ASSIGNMENT: From the listing below, copy only the lines from the line that contains "middle pip: (1204, 933)" to the line that contains "thumb tip: (270, 250)", counting those two lines as part of the copy.

ENTRIES PROVIDED:

┄┄┄┄┄┄┄┄┄┄

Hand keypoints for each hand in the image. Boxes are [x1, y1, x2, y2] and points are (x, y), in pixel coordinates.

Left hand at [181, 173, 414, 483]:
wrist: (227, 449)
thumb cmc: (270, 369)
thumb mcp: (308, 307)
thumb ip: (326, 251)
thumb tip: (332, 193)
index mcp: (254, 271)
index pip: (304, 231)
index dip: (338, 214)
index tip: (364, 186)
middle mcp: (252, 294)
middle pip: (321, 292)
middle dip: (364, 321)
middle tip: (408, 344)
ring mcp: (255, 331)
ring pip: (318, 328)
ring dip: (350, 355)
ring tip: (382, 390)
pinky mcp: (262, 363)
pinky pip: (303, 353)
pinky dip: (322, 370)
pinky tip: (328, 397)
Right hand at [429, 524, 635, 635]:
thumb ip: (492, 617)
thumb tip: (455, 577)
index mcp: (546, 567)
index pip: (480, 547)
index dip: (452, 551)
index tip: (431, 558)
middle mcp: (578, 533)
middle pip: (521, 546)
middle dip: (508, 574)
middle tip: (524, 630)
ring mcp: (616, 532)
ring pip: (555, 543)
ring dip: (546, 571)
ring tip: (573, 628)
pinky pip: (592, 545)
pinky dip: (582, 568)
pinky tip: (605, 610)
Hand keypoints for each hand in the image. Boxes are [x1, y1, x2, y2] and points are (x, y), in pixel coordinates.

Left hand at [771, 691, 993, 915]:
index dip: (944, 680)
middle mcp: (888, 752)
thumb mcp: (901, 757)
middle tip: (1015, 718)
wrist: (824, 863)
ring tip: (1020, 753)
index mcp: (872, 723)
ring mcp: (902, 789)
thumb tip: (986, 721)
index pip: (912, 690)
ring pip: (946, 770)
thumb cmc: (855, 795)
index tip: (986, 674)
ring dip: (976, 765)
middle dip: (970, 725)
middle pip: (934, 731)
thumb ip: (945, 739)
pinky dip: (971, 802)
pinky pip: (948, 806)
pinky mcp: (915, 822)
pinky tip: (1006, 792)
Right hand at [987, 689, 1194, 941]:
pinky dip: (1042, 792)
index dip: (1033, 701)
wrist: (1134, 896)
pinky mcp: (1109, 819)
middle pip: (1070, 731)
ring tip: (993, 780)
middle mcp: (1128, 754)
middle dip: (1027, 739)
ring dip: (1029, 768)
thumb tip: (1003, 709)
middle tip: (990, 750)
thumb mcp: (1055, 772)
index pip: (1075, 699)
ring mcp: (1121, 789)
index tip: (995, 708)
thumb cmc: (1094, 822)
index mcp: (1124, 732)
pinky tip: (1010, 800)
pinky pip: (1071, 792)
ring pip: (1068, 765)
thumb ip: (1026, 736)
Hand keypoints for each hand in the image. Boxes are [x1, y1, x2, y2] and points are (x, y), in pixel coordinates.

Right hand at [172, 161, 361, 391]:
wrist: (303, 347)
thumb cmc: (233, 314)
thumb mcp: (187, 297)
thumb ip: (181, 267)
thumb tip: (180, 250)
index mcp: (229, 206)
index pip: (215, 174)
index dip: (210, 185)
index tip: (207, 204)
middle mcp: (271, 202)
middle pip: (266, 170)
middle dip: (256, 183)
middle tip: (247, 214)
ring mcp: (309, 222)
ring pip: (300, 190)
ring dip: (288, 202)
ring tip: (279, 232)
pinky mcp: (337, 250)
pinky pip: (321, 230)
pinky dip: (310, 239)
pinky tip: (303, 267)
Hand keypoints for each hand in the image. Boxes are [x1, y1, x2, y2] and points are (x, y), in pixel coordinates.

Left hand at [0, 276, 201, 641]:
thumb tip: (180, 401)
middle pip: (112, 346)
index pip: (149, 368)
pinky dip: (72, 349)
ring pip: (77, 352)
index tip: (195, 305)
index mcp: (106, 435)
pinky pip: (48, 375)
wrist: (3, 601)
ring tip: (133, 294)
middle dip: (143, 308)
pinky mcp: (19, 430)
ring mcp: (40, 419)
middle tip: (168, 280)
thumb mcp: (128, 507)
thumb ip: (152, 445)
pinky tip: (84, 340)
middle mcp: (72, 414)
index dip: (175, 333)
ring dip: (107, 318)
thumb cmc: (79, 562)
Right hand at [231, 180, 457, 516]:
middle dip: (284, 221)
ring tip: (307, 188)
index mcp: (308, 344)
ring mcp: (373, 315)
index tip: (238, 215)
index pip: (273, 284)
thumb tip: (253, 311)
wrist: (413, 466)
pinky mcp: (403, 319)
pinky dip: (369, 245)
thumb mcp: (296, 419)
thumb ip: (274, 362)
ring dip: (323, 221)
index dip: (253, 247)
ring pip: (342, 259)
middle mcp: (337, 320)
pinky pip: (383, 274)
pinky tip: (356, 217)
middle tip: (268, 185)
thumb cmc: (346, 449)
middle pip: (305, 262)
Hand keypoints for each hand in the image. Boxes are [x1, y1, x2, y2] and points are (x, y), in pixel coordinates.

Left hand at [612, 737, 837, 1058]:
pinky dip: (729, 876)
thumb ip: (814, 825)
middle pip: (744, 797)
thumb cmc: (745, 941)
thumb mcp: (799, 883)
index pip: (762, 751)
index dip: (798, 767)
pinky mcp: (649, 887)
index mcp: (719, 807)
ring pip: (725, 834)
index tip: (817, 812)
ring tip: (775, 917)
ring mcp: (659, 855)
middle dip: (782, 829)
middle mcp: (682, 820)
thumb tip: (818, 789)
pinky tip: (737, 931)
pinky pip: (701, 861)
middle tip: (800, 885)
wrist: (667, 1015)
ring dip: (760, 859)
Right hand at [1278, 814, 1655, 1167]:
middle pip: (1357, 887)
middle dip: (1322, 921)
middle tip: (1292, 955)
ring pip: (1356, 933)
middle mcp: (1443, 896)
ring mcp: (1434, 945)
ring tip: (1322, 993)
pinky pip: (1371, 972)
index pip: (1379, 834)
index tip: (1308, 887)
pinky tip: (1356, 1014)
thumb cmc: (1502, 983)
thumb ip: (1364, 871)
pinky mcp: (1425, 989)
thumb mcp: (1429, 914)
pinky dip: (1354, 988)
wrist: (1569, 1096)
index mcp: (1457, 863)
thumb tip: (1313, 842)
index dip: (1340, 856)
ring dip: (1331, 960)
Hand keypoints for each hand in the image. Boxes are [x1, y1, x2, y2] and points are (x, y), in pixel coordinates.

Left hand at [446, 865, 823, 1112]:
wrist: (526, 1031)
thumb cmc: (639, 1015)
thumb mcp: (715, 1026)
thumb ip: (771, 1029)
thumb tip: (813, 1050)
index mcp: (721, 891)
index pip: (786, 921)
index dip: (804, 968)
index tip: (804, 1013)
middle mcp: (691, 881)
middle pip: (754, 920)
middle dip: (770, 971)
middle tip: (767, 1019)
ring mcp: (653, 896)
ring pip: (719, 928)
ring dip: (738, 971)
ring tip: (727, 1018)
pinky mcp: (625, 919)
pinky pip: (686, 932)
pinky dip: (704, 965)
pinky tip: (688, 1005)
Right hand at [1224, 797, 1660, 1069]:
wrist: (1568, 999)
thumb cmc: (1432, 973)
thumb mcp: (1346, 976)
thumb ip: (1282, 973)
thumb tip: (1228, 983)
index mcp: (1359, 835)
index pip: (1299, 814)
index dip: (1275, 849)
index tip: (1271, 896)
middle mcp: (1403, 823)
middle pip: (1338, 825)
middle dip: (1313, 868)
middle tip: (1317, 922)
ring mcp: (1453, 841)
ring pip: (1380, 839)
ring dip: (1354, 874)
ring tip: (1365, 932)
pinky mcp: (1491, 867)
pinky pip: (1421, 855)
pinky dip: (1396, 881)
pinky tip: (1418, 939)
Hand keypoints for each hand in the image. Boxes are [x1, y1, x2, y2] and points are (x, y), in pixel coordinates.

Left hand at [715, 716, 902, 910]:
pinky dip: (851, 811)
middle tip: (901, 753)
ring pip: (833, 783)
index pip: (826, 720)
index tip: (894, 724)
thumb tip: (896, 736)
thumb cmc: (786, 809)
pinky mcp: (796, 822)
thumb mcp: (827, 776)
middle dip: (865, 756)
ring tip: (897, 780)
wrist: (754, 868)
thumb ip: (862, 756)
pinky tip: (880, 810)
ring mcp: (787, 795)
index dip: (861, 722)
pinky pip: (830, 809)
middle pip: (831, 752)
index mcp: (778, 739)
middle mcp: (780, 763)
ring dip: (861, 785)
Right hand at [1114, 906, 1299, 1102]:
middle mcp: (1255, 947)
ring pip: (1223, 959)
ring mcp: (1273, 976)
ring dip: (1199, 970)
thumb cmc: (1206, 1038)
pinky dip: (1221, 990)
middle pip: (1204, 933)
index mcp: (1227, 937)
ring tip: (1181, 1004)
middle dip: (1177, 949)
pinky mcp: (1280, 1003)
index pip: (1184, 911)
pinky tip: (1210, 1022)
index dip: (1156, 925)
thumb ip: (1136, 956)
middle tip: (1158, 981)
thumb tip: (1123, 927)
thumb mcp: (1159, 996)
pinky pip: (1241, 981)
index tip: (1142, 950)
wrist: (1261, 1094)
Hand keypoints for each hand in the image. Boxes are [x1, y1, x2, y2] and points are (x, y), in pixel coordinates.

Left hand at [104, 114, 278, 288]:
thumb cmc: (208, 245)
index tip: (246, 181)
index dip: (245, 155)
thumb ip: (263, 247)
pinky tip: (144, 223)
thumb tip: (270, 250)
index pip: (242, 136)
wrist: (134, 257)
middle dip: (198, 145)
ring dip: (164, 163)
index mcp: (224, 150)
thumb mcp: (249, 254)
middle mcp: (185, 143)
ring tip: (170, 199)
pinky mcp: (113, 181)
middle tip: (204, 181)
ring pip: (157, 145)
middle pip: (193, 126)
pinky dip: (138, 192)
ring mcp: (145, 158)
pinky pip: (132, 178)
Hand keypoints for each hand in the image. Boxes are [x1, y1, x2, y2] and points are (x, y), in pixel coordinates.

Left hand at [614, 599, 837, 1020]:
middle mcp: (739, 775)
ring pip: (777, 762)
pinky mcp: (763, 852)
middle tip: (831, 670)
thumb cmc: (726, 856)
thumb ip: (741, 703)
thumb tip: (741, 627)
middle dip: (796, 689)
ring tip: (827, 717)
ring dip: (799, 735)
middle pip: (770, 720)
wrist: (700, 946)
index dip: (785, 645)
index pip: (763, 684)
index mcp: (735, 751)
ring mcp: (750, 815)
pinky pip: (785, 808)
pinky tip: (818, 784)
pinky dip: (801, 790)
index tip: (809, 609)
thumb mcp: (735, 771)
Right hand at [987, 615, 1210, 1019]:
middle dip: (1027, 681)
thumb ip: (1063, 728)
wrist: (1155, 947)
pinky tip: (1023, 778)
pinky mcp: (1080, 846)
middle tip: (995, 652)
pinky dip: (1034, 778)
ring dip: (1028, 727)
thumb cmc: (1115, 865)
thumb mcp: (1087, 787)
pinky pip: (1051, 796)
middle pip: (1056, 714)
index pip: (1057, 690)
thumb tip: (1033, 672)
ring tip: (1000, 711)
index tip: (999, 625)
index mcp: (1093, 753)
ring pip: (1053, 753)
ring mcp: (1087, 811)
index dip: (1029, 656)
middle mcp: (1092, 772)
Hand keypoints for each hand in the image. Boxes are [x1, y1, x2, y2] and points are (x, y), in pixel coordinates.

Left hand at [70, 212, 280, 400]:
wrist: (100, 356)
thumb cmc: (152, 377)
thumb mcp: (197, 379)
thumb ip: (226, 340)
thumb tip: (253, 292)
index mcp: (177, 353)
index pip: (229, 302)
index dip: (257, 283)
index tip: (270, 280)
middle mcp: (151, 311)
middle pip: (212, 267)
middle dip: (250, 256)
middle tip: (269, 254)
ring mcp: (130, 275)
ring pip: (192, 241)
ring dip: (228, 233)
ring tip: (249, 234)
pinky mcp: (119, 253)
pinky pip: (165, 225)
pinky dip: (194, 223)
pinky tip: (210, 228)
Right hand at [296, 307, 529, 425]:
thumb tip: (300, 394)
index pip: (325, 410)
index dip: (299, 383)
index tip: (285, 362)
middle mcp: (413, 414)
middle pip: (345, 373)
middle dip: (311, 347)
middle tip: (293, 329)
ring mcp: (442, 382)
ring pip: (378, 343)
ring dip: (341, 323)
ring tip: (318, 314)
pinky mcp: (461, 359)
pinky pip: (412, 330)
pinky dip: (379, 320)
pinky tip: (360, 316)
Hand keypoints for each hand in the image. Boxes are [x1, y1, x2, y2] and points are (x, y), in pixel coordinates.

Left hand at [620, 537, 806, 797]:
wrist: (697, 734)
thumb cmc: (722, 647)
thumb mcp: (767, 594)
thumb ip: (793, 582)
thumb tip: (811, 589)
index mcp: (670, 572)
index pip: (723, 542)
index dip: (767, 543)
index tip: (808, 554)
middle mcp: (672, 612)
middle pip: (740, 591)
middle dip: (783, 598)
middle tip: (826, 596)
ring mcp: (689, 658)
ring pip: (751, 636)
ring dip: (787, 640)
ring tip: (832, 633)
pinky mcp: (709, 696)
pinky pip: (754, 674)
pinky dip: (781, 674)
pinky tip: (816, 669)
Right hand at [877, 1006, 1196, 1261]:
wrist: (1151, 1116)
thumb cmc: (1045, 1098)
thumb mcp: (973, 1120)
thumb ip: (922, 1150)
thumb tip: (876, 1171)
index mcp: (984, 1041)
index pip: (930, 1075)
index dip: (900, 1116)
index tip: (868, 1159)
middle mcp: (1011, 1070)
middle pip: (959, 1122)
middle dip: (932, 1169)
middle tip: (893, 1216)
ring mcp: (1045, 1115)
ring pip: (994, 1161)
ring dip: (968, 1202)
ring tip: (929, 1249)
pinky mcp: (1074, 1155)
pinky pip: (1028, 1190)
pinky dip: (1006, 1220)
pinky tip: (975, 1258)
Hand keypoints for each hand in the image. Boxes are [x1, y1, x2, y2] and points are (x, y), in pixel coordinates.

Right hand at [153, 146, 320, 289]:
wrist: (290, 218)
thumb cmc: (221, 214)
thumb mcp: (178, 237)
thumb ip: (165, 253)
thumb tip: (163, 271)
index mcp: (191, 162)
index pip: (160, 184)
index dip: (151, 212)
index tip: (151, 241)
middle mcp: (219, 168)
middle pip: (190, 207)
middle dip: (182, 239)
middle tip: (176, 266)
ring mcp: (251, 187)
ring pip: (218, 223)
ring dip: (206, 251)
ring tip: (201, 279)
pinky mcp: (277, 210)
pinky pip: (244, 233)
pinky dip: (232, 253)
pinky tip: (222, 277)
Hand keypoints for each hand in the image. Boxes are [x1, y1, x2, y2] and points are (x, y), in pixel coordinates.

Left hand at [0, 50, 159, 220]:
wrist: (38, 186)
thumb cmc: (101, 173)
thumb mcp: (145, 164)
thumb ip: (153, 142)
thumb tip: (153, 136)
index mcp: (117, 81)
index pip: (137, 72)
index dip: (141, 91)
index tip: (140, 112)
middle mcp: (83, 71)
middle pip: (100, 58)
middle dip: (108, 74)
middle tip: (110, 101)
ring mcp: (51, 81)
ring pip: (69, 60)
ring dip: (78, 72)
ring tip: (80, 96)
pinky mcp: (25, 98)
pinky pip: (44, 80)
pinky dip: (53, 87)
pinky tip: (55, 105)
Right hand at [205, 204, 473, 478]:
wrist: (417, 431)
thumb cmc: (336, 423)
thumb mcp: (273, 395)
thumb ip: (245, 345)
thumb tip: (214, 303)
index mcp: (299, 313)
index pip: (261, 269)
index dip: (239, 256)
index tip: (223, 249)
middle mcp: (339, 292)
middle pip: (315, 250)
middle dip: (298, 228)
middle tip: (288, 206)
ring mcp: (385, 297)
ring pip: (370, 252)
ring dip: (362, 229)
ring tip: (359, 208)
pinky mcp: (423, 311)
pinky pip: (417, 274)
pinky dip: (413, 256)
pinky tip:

┄┄┄┄┄┄┄┄┄┄

COMPLETED TASK:
middle pip: (1204, 933)
index mcp: (1227, 937)
ring tip: (1181, 1004)
middle dip: (1177, 949)
pinky mcp: (1280, 1003)
index pip: (1184, 911)
pinky tip: (1210, 1022)
index dip: (1156, 925)
thumb ip: (1136, 956)
middle tip: (1158, 981)
thumb tip: (1123, 927)
thumb mcp: (1159, 996)
pinky pip: (1241, 981)
index tip: (1142, 950)
wrist: (1261, 1094)
Hand keypoints for each hand in the image. Boxes are [x1, y1, x2, y2] and points are (x, y), in pixel coordinates.

Left hand at [104, 114, 278, 288]:
thumb cmc: (208, 245)
index tip: (246, 181)
index dip: (245, 155)
thumb ip: (263, 247)
pinky tip: (144, 223)
thumb tip: (270, 250)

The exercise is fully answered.